Conor McGregor’s sudden retirement announcement this week came at an interesting time, right when his alleged sexual assault case in Ireland was unveiled through mainstream media. His spokesperson, however, clarified that the two incidents were in no way connected.
Chael Sonnen recently gave his own take on the matter, touching on the repercussions a retirement entails in terms of being in the USADA testing pool. “The American Gangster” also voiced his opinions on the possible connection between McGregor’s current troubles and the UFC.
“I would not think that retiring, excluding yourself, taking yourself out of something very positive, very loved, very coveted as a means of strategy while having to deal with something so tremendous, would be wise,” Sonnen said in a video he released on his YouTube channel. “I would think at a time like this you would keep as many friends and as many doors, and as many things open as you could.”
“The other side of that coin is that could easily tarnish the other entity. You may to come to somebody, or you have somebody come to you and go ‘Look, this is not going to be good branding, this is not going to be good timing. This is going to be a jam of the highest of levels, it is best if you step away.’”
Sonnen pointed out how much damage McGregor’s case would give the UFC’s image, just like how Bellator may be taking the brunt of the bad publicity from some of its former fighters embroiled in legal troubles as of late.

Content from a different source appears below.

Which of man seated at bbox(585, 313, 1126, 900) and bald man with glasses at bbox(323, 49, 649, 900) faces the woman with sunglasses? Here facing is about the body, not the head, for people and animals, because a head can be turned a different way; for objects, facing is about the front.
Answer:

“It is best if headlines do not come out that say ‘UFC star Conor McGregor’ fill in the blank,” he explained. “How many times have we seen that? (Bellator CEO Scott) Coker’s had to go through that in the last 18 months. He had two knuckleheads that don’t even work for him anymore but used to, at some point, worked for him under contract, go and do something horrendous.

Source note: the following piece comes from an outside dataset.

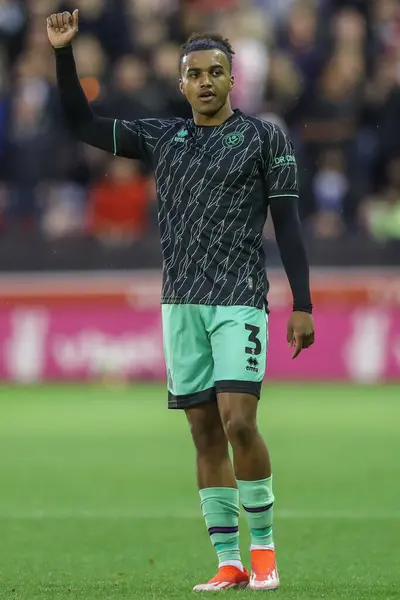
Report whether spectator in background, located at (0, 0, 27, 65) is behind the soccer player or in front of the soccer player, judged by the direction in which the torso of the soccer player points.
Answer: behind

“Some old Bellator guy just robbed a bank. I couldn’t tell you his name, but I could tell you he’s a former Bellator fighter because that’s what the media says. What better way to describe Conor McGregor? Instead of just saying ‘Hey, Conor McGregor…’ No, they’re gonna attach it to a brand who did nothing wrong.”
Sonnen also broached the possibility that it was either McGregor who chose to lay low and disassociate himself from the UFC, or it was someone close to him who made the suggestion.
“Maybe Conor in the spirit of sportsmanship (went) ‘Hey, you guys did a lot for me, I’mma get the hell out of your way for a little bit while I deal with this’ or maybe somebody else came to him and said ‘Hey, separate yourself and do it now,” Sonnen said. “The shoe’s gonna drop, that’s your problem…’ Something more along these lines.”
Many of his fellow fighters refuse to believe McGregor’s retirement declarations. Would-be opponent Donald Cerrone, for one, believes it is merely a “ploy to stay relevant.”